Amarillo, Texas, May 11, 2004 - In January 2004, the American Quarter Horse Association announced that it would accept dressage test scores for American Quarter Horses and current AQHA members competing at approved U.S. Equestrian/United States Dressage Federation and Canadian Equestrian Federation shows. Riders may turn in their test scores and have them recorded by the American Quarter Horse Association.
When the program was implemented, it was set to last for an initial one-year trial period, after which time the American Quarter Horse Association Show Committee will examine the figures to see how many horses have participated, how many exhibitors are AQHA members, and evaluate how the proposed test score table is transferring over into point values. No points will be awarded during this time period. However, the amount of participation during the 2004 trial period will determine the future of the program.
"AQHA strongly encourages dressage participants to turn in their test scores during this initial year," said AQHA Executive Vice President Bill Brewer. "We are thrilled to have the program in place and hope the level of participation grows to secure the recognition dressage competitors and American Quarter Horses deserve."
The American Quarter Horse is by far the most versatile horse in the world, proven by its success in many different arenas. From cutting and reining to racing and ranching and even dressage, American Quarter Horses thrive in nearly every discipline.
In fact, American Quarter Horse stallion My Royal Lark claimed the Grand Champion First Level horse title at the USDF's Southern Comfort Zada Cup at the Clarcona Equestrian Park in Orlando, Florida.
Amid a competitive field of Dutch Warmbloods, Hanoverians, Oldenburgs, Arabians and Westfalens, breeds that have traditionally excelled at dressage, AQHA Professional Horsewoman Lynn Palm and My Royal Lark, son of multiple AQHA Superhorse, Rugged Lark, emerged Grand Champion First Level, also earning the event's highest first level score, 68.571 percent.
My Royal Lark and Palm have achieved six USDF tests above 60 percent and are already qualified for 2004 USDF Regional Competition in First Level Test 4.
Dressage is an intense test of athleticism and obedience, and not every horse is successful. In the past, those talented American Quarter Horses that could pass the test have received only limited recognition. AQHA's Best of America's Horse Program recognizes the top performers competing in non-AQHA Alliance organizations, such as
USDF, but competitors receive no points. AQHA has attempted to address the issue of formalizing dressage recognition since 1994.
When a horse and rider team competes in dressage, they perform a specific pattern depending on their own dressage level. The average time is different for each test; the shortest pattern is about four minutes, the longest, nine minutes. It can take a very long time to judge everyone in a dressage class.
How AQHA Recognizes Dressage:
- Exhibitors must have current individual AQHA, U.S. Equestrian and USDF memberships and comply with membership requirements.
- Exhibitors must meet AQHA eligibility requirements for open, amateur or youth participation.

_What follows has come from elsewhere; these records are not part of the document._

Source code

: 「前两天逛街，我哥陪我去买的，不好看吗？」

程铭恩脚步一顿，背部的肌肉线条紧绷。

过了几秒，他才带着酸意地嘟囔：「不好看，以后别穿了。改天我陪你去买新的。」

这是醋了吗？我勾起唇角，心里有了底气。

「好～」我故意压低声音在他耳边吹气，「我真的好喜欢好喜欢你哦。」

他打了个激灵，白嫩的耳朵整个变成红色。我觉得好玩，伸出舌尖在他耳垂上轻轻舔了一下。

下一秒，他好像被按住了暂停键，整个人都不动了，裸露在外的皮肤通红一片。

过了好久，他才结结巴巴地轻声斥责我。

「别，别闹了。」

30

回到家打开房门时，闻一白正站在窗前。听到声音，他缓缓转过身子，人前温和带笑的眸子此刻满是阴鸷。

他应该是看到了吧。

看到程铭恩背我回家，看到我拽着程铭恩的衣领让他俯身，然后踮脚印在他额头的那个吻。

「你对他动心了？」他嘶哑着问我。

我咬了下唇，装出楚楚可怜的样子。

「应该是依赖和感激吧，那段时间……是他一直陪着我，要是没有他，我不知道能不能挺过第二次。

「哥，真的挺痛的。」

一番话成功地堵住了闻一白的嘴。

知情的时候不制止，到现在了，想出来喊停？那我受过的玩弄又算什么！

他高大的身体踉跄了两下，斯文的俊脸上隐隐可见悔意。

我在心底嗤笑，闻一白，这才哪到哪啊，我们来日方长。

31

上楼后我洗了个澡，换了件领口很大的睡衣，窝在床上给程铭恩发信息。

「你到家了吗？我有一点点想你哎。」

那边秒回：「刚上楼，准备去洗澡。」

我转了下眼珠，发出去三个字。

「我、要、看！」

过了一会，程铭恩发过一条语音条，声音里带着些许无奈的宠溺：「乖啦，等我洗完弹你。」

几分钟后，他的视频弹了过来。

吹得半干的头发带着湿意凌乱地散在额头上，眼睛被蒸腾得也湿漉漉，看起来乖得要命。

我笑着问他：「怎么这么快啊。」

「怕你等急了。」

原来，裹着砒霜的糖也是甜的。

- Horses must compete under AQHA registered name and number or licensed number with USDF.
- Approved events will initially be held at existing U.S. Equestrian/USDF shows, judged by U.S. Equestrian judges.
- Exhibitors competing at approved U.S. Equestrian/USDF and Canadian Equestrian approved dressage shows will send score sheets to AQHA for processing.
- AQHA will use a chart to transfer percentage scores to point values. Maximum point values will be set for each level to encourage advancement to higher levels.
- Year-end high-point awards and a recognition program are being developed.
- The program will be implemented for a one-year trial period beginning January 1, 2004, to gauge interest.
- Horses will not accumulate official points during the trial period.
- Horses will not be Incentive Fund eligible at this time.
- Dressage is not a World Show event.